The control unit 10 can be oriented relative to the control handle in all directions. To this end, the control unit 10 is mounted on a rotary ring 15 rotatably mounted on the control handle 5. The rotary ring 15 extends, in this example, over approximately 180°. Reference can be made to a rotary half-ring. Thus, the rotary half-ring 15 can rotate around the control handle over approximately 360°. The control unit thus can be rotated all around the control handle.

Furthermore, the device comprises a fixed ring 7 fixedly mounted on the control handle 5. The rotary ring 15 is mounted on the fixed ring 7 of the control handle 5. The rotary ring 15 can easily clip on and unclip from the fixed ring 7.

The fixed ring 7 is perforated and the rotary ring 15 is mounted with a return pin 16 in the perforation 8 of the fixed ring, as shown in FIG. 3. The device comprises a spring to allow the return to occur. The return spring can allow the rotary ring 15 to be easily locked and unlocked.

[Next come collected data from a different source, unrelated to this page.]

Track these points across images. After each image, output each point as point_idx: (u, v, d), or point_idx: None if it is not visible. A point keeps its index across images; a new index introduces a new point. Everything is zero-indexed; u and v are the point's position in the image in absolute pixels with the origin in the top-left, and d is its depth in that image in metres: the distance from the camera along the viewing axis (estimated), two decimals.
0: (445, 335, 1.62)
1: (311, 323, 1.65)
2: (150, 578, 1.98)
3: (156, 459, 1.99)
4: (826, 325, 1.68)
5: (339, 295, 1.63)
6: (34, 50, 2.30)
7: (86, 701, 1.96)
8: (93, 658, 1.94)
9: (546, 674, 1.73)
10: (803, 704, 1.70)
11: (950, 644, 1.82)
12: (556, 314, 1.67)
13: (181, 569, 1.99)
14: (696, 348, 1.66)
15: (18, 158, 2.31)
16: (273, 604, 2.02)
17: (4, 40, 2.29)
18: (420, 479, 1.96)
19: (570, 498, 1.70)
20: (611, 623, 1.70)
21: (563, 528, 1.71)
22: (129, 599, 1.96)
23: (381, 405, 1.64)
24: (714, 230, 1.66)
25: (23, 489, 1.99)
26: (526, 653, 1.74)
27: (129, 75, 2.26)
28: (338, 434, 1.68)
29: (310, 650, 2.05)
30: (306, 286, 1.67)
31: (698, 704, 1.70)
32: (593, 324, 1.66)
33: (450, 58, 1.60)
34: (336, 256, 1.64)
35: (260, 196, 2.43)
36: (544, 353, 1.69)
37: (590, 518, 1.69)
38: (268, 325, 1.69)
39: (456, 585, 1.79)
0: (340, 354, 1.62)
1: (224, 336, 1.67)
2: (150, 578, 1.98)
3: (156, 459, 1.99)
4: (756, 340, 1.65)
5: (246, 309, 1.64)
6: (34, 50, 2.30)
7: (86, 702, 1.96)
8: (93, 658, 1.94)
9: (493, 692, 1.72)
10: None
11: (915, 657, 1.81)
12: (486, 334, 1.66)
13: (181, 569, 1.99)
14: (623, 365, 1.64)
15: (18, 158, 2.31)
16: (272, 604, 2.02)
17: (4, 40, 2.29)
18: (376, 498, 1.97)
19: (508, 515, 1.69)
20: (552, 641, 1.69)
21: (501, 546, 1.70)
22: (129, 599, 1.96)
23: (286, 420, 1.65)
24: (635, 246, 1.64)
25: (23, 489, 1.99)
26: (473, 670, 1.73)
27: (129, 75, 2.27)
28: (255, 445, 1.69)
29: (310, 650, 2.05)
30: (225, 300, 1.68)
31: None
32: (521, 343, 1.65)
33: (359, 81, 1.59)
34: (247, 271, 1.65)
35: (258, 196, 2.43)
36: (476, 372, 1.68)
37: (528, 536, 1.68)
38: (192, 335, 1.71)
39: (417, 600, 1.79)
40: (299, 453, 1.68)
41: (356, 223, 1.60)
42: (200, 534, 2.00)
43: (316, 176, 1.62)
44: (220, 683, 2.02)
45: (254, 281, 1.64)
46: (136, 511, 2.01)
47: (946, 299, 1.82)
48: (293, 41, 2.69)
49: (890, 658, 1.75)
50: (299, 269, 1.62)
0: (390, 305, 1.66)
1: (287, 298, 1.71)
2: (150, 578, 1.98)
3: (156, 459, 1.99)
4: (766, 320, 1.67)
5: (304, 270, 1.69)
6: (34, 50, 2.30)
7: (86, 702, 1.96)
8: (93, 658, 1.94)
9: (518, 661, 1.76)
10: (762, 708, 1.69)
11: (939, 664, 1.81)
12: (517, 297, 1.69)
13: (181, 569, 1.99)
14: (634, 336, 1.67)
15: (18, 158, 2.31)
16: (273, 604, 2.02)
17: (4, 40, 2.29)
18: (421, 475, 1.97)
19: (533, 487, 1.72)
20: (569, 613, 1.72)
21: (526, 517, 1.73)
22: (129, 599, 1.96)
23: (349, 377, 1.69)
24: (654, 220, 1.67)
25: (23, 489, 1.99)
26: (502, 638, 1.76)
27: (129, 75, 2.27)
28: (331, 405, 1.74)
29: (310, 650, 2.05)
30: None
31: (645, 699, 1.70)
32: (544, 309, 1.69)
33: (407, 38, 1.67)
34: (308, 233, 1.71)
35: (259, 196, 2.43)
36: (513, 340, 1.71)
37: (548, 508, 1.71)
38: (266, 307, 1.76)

Moreover, the control unit 10 is detachable from the control handle 5. The control unit 10 is actually detachably mounted on the control handle 5.

The control of the X-axis of a GETINGE LA CALHENE MT 200 model wall manipulator will now be described with reference to FIG. 4. The operating principle is as follows.

Pressing the “S'X+” button on the control handle 5 sends a signal to the wireless control relay 18 “B+”, which, upon closing its internal dry contact, allows the relay 19 “X+” to be powered.

The contact of the relay 19 “X+” allows the motor M to be powered. It rotates in one direction.

Conversely, when the contact “S'X+” is activated, the motor M rotates in the other direction.